The first step involves RdgC locating the DNA by means of the electropositive finger domain, which is solvent exposed and accessible. The DNA then binds across the surface of the finger domain and across the face of the RdgC ring (Figure 7A). This causes a conformational rotation in the finger domain, which in turn disrupts the F120-mediated interaction at the gate interface (Figure 7B). Disruption of the interface allows the gate to open, flexing at the linker region between the gate and horseshoe domains (residues S160 to N170), and the RdgC slides over the DNA (Figure 7C). Once the DNA is properly located in the central binding channel, the electropositive residues lining the channel pull the dimer together. The finger domain returns to its original conformation and lies parallel to the bound DNA duplex, allowing the gate to close; such that the ring structure is reformed (Figure 7D). This leaves RdgC clamped tightly around the DNA, stabilizing the encircled duplex to unwinding.

Figure 7.

Model illustrating how RdgC may load onto DNA. (A) DNA binds across an exposed positive face, interacting with the finger domain. (B) The finger domain rotates, disrupting the gate dimer interface. (C) The gate opens, and RdgC slides over the DNA. (D) The gate closes, encircling the DNA within the ring.

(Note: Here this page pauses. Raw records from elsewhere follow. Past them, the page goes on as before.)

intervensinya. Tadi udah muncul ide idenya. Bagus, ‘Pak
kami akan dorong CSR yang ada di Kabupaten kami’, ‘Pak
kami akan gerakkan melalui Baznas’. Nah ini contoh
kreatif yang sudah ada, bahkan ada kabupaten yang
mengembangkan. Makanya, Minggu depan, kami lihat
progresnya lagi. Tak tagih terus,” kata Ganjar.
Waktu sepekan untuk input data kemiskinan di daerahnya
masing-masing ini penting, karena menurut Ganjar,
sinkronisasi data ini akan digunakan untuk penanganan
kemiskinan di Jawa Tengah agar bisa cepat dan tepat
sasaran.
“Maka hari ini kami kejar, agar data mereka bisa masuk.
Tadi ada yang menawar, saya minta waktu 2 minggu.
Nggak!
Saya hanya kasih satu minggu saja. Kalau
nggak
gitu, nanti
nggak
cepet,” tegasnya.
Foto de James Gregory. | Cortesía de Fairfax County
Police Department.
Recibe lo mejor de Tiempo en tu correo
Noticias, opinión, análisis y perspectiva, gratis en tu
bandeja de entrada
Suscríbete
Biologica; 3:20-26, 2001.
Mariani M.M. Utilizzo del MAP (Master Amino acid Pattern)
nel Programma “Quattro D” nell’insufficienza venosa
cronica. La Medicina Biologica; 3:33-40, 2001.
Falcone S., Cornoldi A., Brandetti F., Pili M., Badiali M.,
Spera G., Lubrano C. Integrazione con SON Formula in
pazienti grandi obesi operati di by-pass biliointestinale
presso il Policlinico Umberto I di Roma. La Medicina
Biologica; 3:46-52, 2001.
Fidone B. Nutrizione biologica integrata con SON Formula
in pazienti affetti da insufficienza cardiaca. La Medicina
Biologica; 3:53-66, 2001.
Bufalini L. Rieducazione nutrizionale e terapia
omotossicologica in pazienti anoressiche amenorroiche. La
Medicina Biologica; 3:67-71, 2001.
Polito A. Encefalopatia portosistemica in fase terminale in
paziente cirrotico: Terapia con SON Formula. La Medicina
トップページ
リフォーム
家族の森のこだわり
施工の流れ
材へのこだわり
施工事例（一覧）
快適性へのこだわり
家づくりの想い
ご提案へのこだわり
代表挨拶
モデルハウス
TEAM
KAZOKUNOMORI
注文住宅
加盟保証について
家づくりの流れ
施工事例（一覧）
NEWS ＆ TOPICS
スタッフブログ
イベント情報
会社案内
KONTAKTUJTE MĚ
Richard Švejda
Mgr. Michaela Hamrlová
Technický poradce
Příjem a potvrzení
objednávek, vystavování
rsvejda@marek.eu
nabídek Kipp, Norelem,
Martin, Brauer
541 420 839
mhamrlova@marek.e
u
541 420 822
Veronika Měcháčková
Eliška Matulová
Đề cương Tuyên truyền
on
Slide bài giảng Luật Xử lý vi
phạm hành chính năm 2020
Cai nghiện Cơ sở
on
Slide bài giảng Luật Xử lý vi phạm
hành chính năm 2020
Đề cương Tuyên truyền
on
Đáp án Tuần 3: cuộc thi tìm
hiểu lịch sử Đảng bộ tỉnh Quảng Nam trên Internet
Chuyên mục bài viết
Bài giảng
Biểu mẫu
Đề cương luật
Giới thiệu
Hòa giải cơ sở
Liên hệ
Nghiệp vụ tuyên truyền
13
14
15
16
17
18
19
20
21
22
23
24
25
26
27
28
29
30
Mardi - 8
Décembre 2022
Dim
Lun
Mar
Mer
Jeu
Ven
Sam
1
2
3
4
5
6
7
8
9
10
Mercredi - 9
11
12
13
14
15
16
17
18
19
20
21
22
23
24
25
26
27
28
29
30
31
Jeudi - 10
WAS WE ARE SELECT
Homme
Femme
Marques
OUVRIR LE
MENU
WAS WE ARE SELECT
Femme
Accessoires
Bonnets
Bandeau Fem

Such a tight-binding complex could readily block RecA mediated strand exchange. If RdgC is bound near the site of a double-strand break, it would inhibit RecA filament assembly by preventing extension of the filament from the ssDNA region into the duplex. Alternatively, if bound near a potential site of recombination, RdgC would either restrict the unwinding of the duplex required for strand invasion, or would limit branch migration and so the completion of strand exchange.

This model does highlight a potential problem: if RdgC can bind so tightly to DNA that it can efficiently block RecA activity, then why doesn’t it affect other processes that require DNA strand separation like replication and transcription? It is possible that this is another important role for the finger domain. As the finger domains project perpendicular to the ring, they will lie along the length of, and parallel to, the encircled DNA strand. This would mean that any protein translocating along the DNA, e.g. a helicase or polymerase, would make an initial protein–protein interaction with the finger domain. This could then induce a conformational shift in the finger domain similar to that proposed on DNA loading, causing the gate to open, and allowing the translocating protein to efficiently displace RdgC from the DNA duplex.

FUNDING

Medical Research Council UK (G9806167, G0800970). Funding for open access charge: Medical Research Council UK.

Conflict of interest statement. None declared.